(Extracted text):
[PATCH] D90935: [ARM][LowOverheadLoops] Merge VCMP and VPST across VPT blocks

Sam Tebbs via Phabricator via llvm-commits llvm-commits at lists.llvm.org
Thu Nov 12 06:00:15 PST 2020


samtebbs added inline comments.


================
Comment at: llvm/lib/Target/ARM/ARMLowOverheadLoops.cpp:1513
 
-    if (VPTState::isEntryPredicatedOnVCTP(Block, /*exclusive*/true)) {
+    auto ReplaceVCMPWithVPT = [&](MachineInstr *At) {
+      assert(VCMP && "Replacing a removed or non-existent VCMP");
----------------
dmgreen wrote:
> It may be better if this takes VCMP as an argument - that would help keep the logic around here clearer where things are being used.
Sure!

(Provided information):
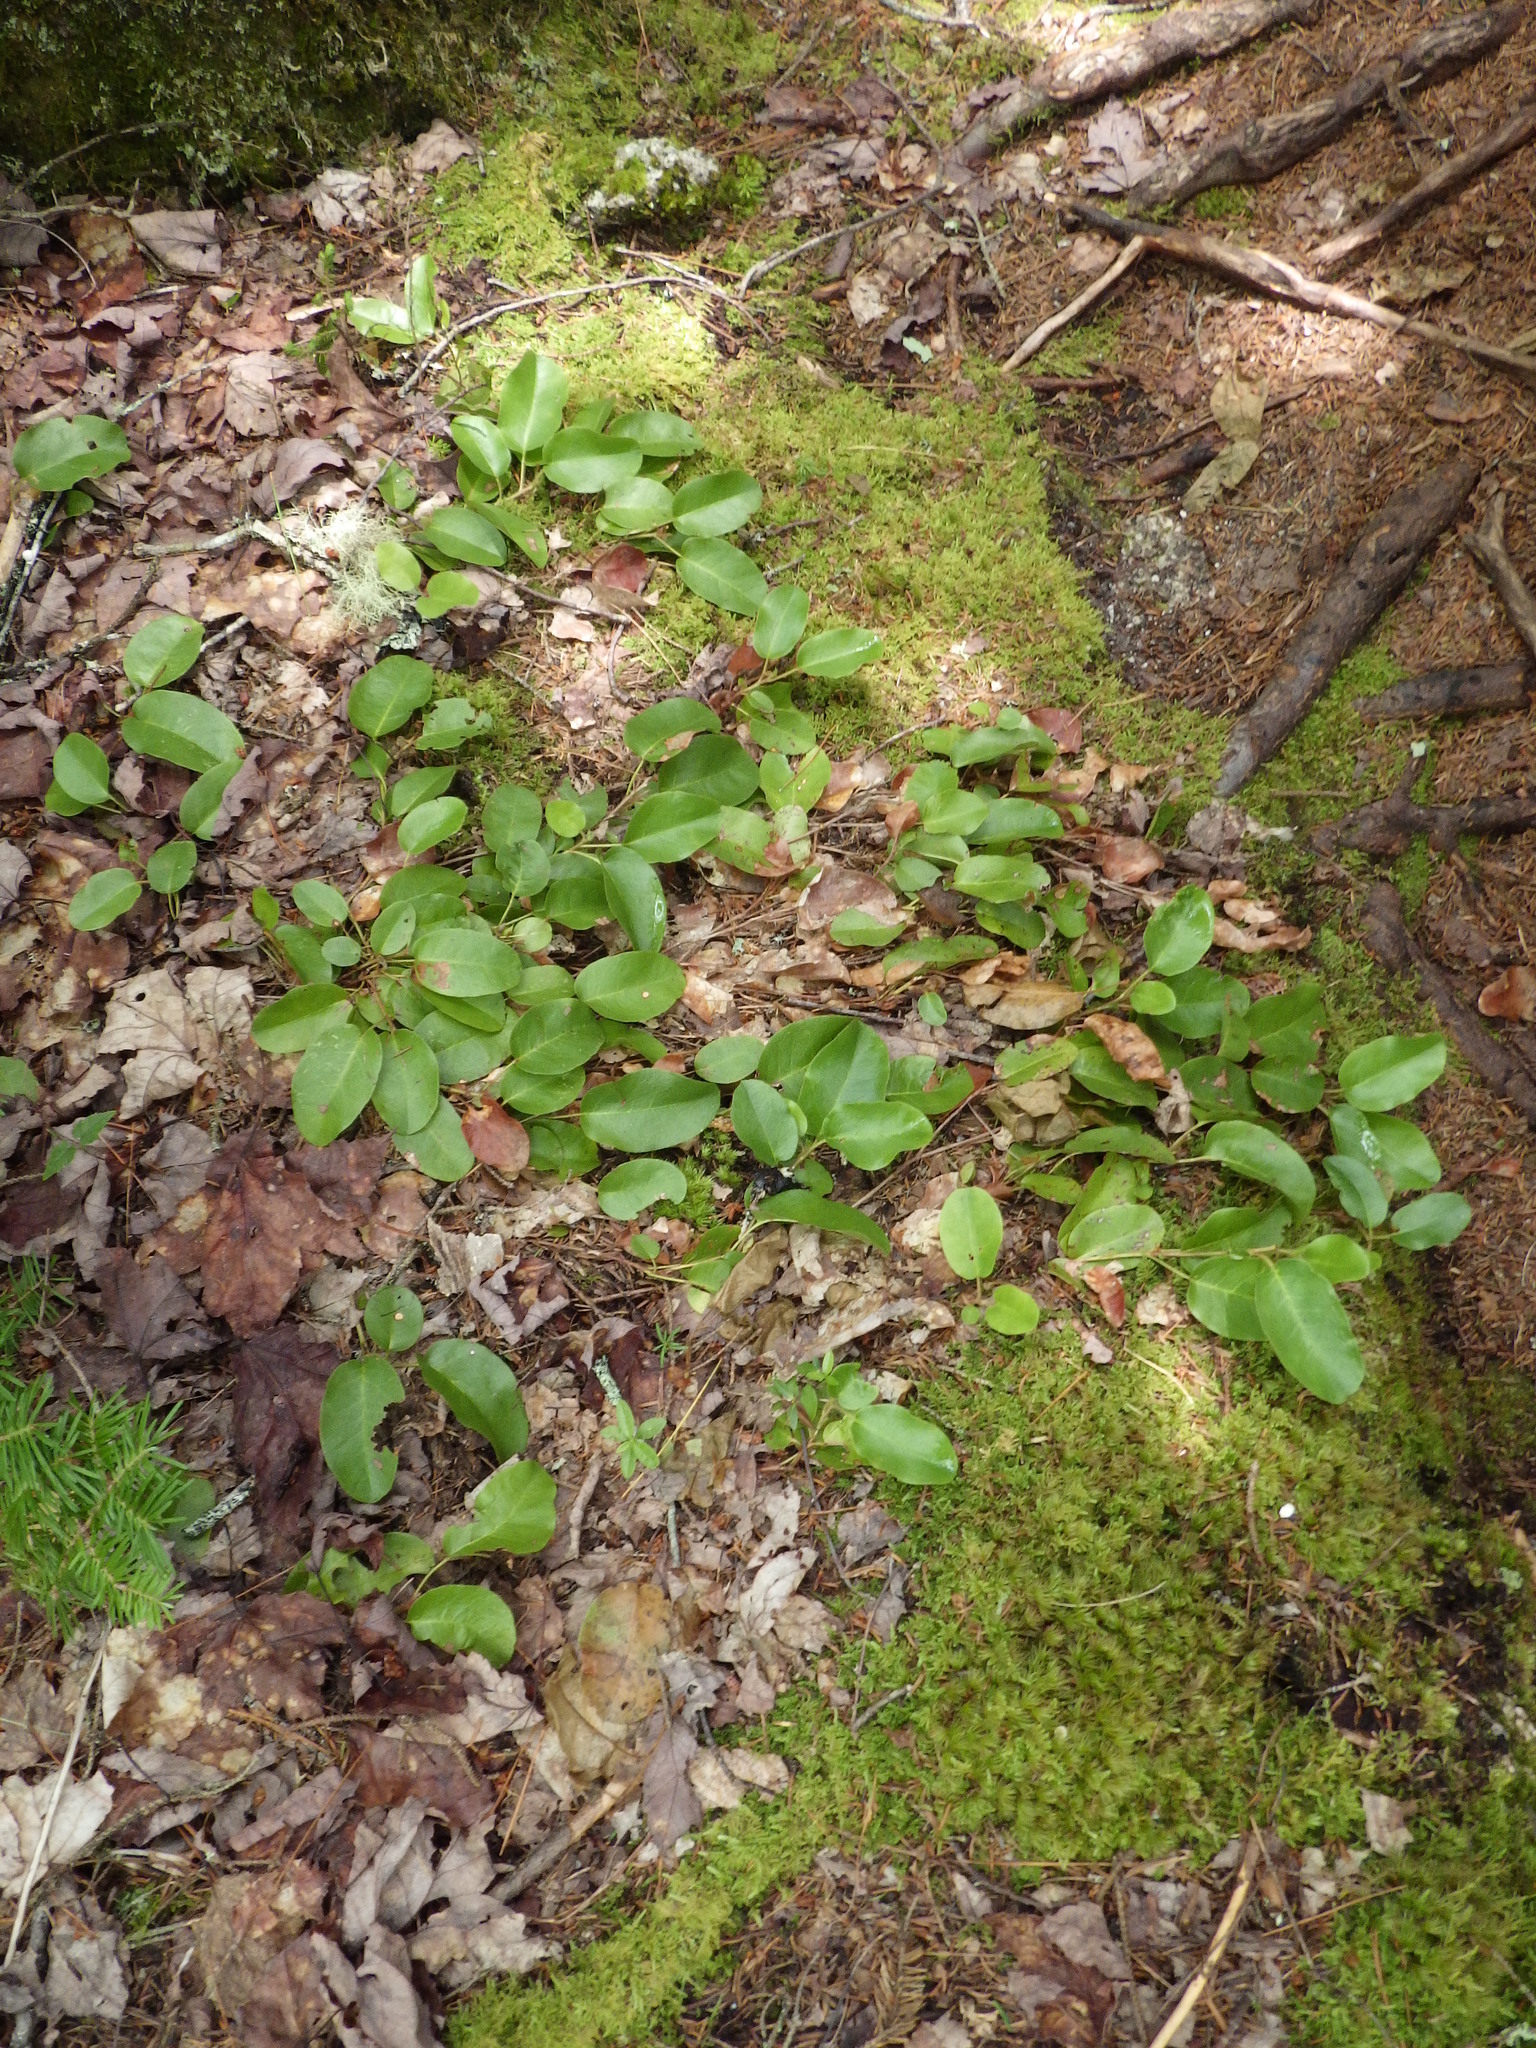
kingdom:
==
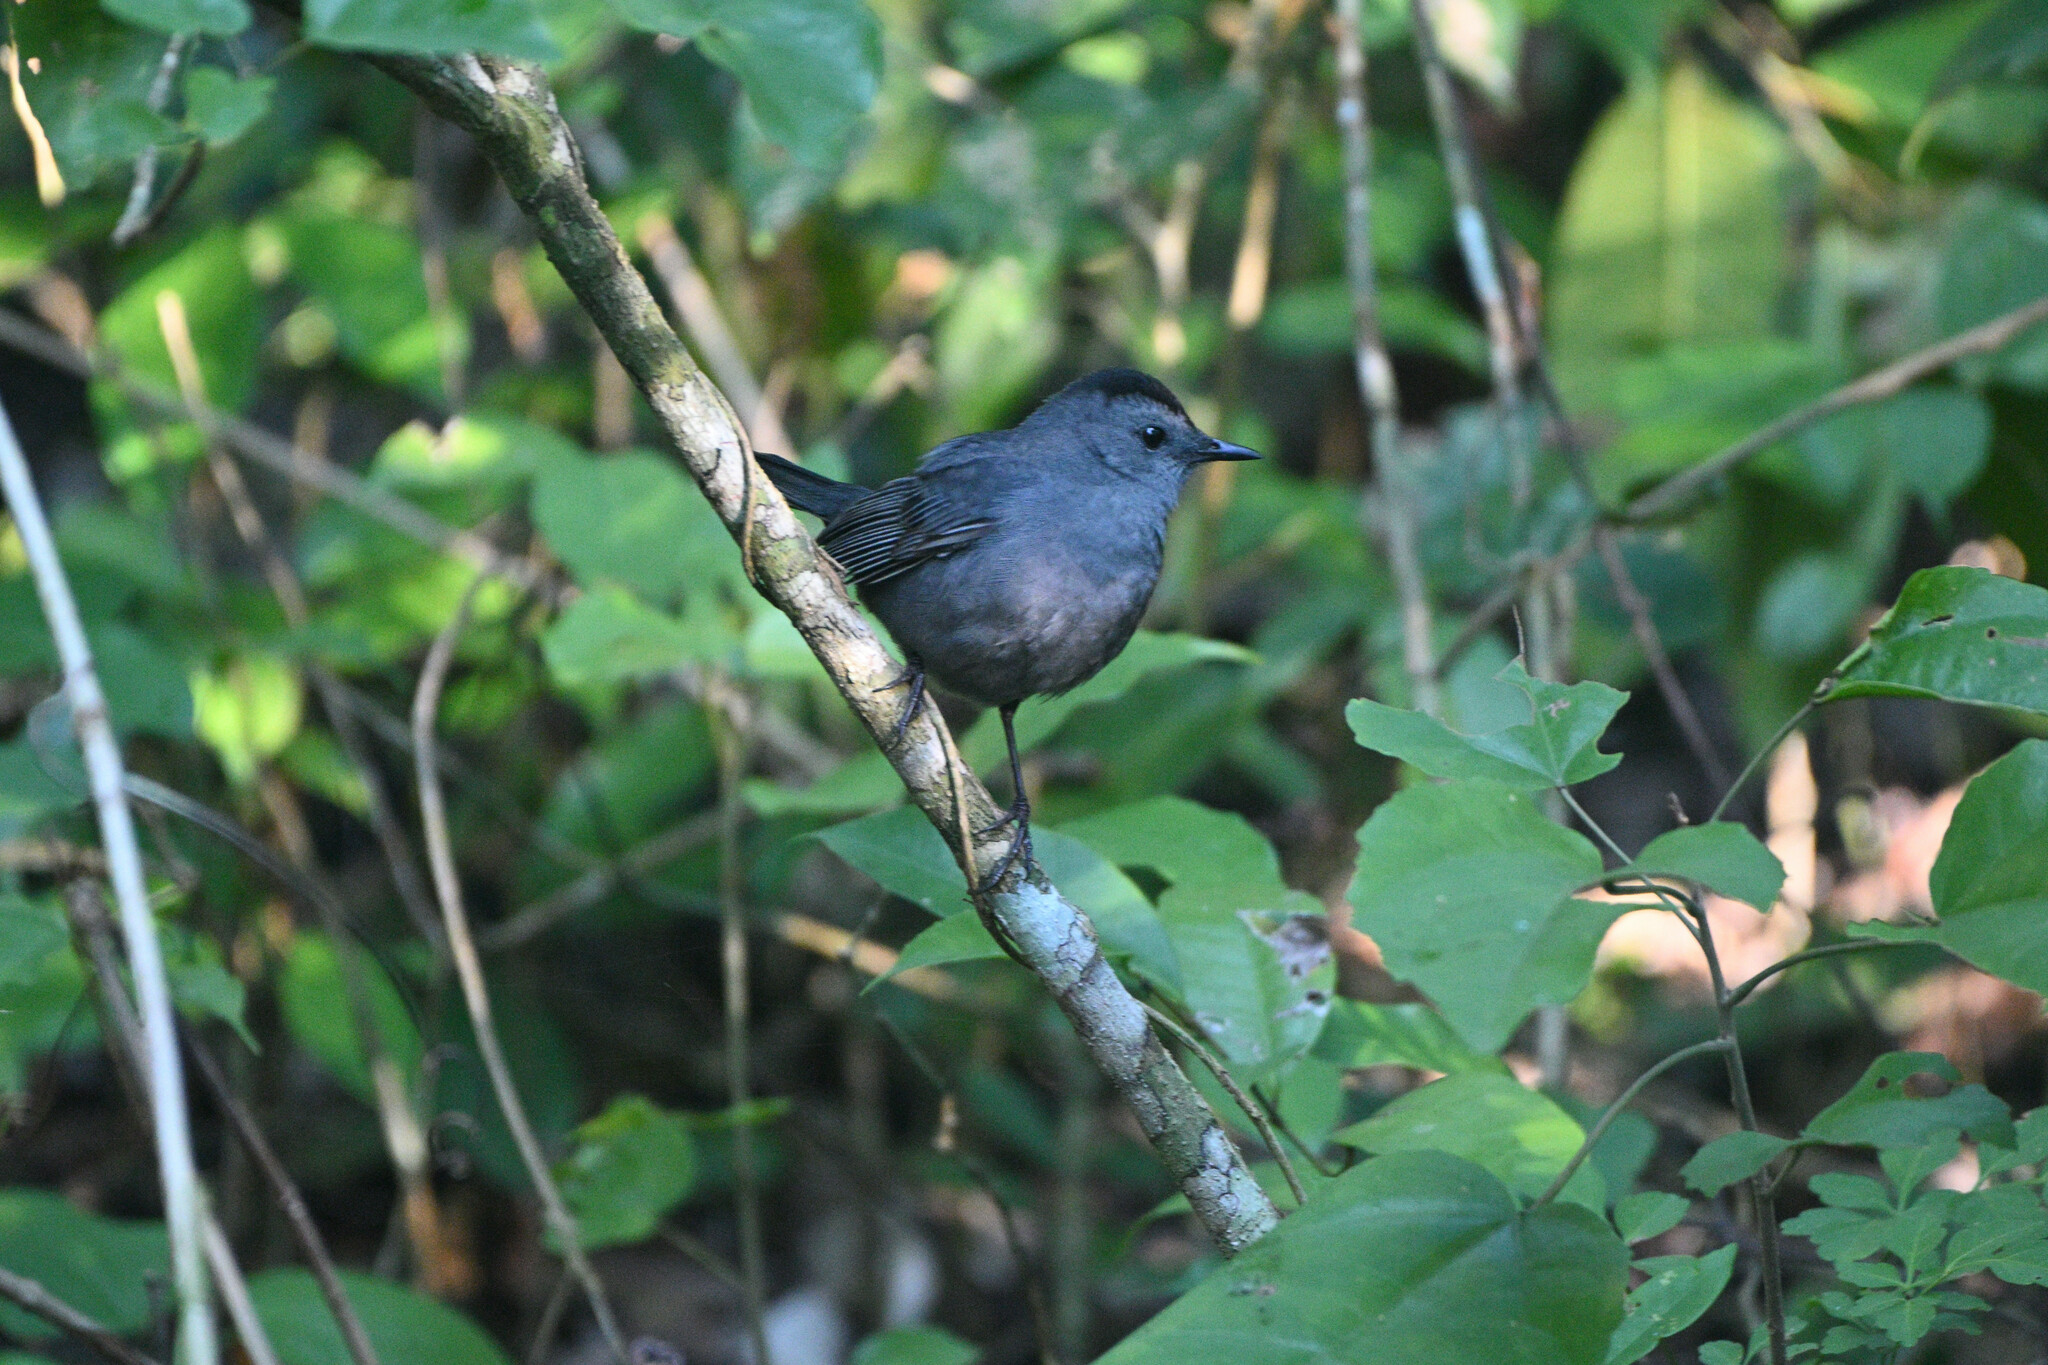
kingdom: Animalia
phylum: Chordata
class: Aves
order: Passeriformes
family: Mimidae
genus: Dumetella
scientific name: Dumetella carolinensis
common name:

(Set of tasks):
1. Please extract the part of the patch review from "samtebbs added inline" to "are being used.".
2. In the patch review, list every directory and file name in the path that follows "Comment at:", in order.

(Answers given):
1.
samtebbs added inline comments.


================
Comment at: llvm/lib/Target/ARM/ARMLowOverheadLoops.cpp:1513
 
-    if (VPTState::isEntryPredicatedOnVCTP(Block, /*exclusive*/true)) {
+    auto ReplaceVCMPWithVPT = [&](MachineInstr *At) {
+      assert(VCMP && "Replacing a removed or non-existent VCMP");
----------------
dmgreen wrote:
> It may be better if this takes VCMP as an argument - that would help keep the logic around here clearer where things are being used.

2.
llvm
lib
Target
ARM
ARMLowOverheadLoops.cpp